Memastikan niat puasa mutih yang benar agar mendatangkan manfaat dalam hidup mungkin bukan hal mudah bagi sebagian orang karena untuk mengetahui tata cara puasa mutih menjelang pernikahan atau puasa mutih 3 hari untuk mendapatkan ketenangan batin kadang menjadi polemik, apa perlunya melakukan puasa mutih? Apa pantangan puasa mutih yang dapat membatalkan puasa tersebut sehingga harus dihindari supaya tidak mendatangkan hal buruk kelak dikemudian hari? Tentu hal semacam ini akan membuat kita merasa sangat perlu mengetahui apa dan bagaimana seharusnya seseorang melaksanakan puasa dengan niat untuk membersihkan jiwa, mendapatkan apa yang dirasakan dan sedang dipelajari terkait ilmu batin dan sejenisnya.

Perlu dipastikan terlebih dahulu bahwa melaksanakan puasa mutih memang tidak semua orang paham akan tujuannya, dan mungkin hanya sebagian orang yang mengerti akan ilmu kejawen yang memahami tentang puasa mutih ini. Karena dalam banyak macam ilmu jawa memang diharuskan melaksanakan puasa mutih sebagai syaratnya, seperti misalnya puasa lain yakni puasa pati geni, puasa ngebleng, ngalong , ngrowot dan sebagainya yang masing-masing tentu memiliki tujuan tertentu sesuai apa yang hendak dipelajari dan diharapkan akan dapat dimiliki dari proses belajar tersebut.

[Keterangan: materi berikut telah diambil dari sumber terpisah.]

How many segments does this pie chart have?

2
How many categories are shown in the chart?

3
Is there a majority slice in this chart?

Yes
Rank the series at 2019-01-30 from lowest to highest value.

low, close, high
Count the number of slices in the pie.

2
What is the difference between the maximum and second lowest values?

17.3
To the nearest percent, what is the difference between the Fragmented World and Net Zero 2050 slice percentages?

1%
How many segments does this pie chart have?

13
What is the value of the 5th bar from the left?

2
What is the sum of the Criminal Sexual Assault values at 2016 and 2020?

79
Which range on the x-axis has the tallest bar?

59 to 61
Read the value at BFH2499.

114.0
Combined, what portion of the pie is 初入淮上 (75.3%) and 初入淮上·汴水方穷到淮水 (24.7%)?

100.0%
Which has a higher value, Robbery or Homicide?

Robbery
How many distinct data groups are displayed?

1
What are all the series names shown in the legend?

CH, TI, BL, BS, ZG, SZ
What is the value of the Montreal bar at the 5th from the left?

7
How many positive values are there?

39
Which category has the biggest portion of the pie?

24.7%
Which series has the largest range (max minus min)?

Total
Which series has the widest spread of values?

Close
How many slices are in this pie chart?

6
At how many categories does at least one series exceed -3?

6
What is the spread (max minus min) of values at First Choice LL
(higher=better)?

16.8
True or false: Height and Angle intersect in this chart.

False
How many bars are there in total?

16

Sedikit berbagi tentang pengalaman seorang teman yang melaksanakan puasa mutih, dia menggunakan niat berupa rapalan dalam bahasa Jawa yang intinya adalah bertujuan untuk memperoleh ilmu tertentu, dengan mengharapkan ridho dari Yang Maha Esa, sehingga puasa yang dijalankan benar-benar dapat menjadi sarana untuk lelaku prihatin sehingga proses mempelajari ilmu tersebut memang benar dapat mendatangkan manfaat kelak dikemudian hari. Hal seperti ini tentu menarik, karena sebagian orang tidak percaya akan hal-hal gaib apalagi berkaitan dengan puasa mutih. Namun demikian tidak ada salahnya kalau kita selalu membuka pikiran untuk membaca hal baru yang secara tidak langsung tentunya akan menambah wawasan sehingga semua yang dilakukan akan berdampak baik kedepannya.

Beberapa pantangan puasa mutih:

  1. Tidak boleh makan segala makanan yang berasal dari hewan atau yang bernyawa
  2. Dilarang makan dan minum kecuali makanan yang tanpa warna, misalnya hanya makan nasi putih dan air putih
  3. Tidak boleh menyombongkan diri, berpuasa untuk ilmu yang belum didapatkan namun sudah sombong maka maka tidak akan terkabul memperoleh ilmu tersebut
  4. Tidak boleh puasa mutih sembarangan, harus memiliki tujuan dan maksud yang jelas supaya tidak mendatangkan efek negatif

Ketika kita sudah mantap hendak melaksanakan suatu ilmu atau amalan tertentu maka bukan tidak mungkin memperoleh sesuatu tersebut dengan jalan mudah dan terasa ringan karena dalam hati sudah memiliki keyakinan kuat akan berhasil dalam menjalankan apa yang dikehendaki, namun demikian bagi yang masih bingung akan tujuan dan maksud dari puasa tersebut maka ada baiknya untuk tidak mencoba-coba tanpa adanya pendampingan dan arah yang pasti tentang apa yang harus dipelajari sehingga tujuan tersebut menjadi kabur dan hanya akan mendatangkan hal tidak di inginkan dan kurang bermanfaat.

Orang yang tengah mempelajari suatu keilmuan mungkin melaksanakan puasa mutih antara 3 sampai 7 hari tergantung niat dari orang tersebut, misalnya untuk mendapatkan ilmu pelet tepuk bantal maka orang melakukan puasa mutih dan melaksanakan sejumlah ritual. Namun demikian yang mengerti dan paham akan tujuan dari lelaku tersebut adalah yang bersangkutan dan kalau kita hanya ikut-ikutan mungkin tidak akan banyak berpengaruh karena jauh dari tujuan sebenarnya lelaku tersebut yang pada akhirnya tidak akan mendatangkan manfaat.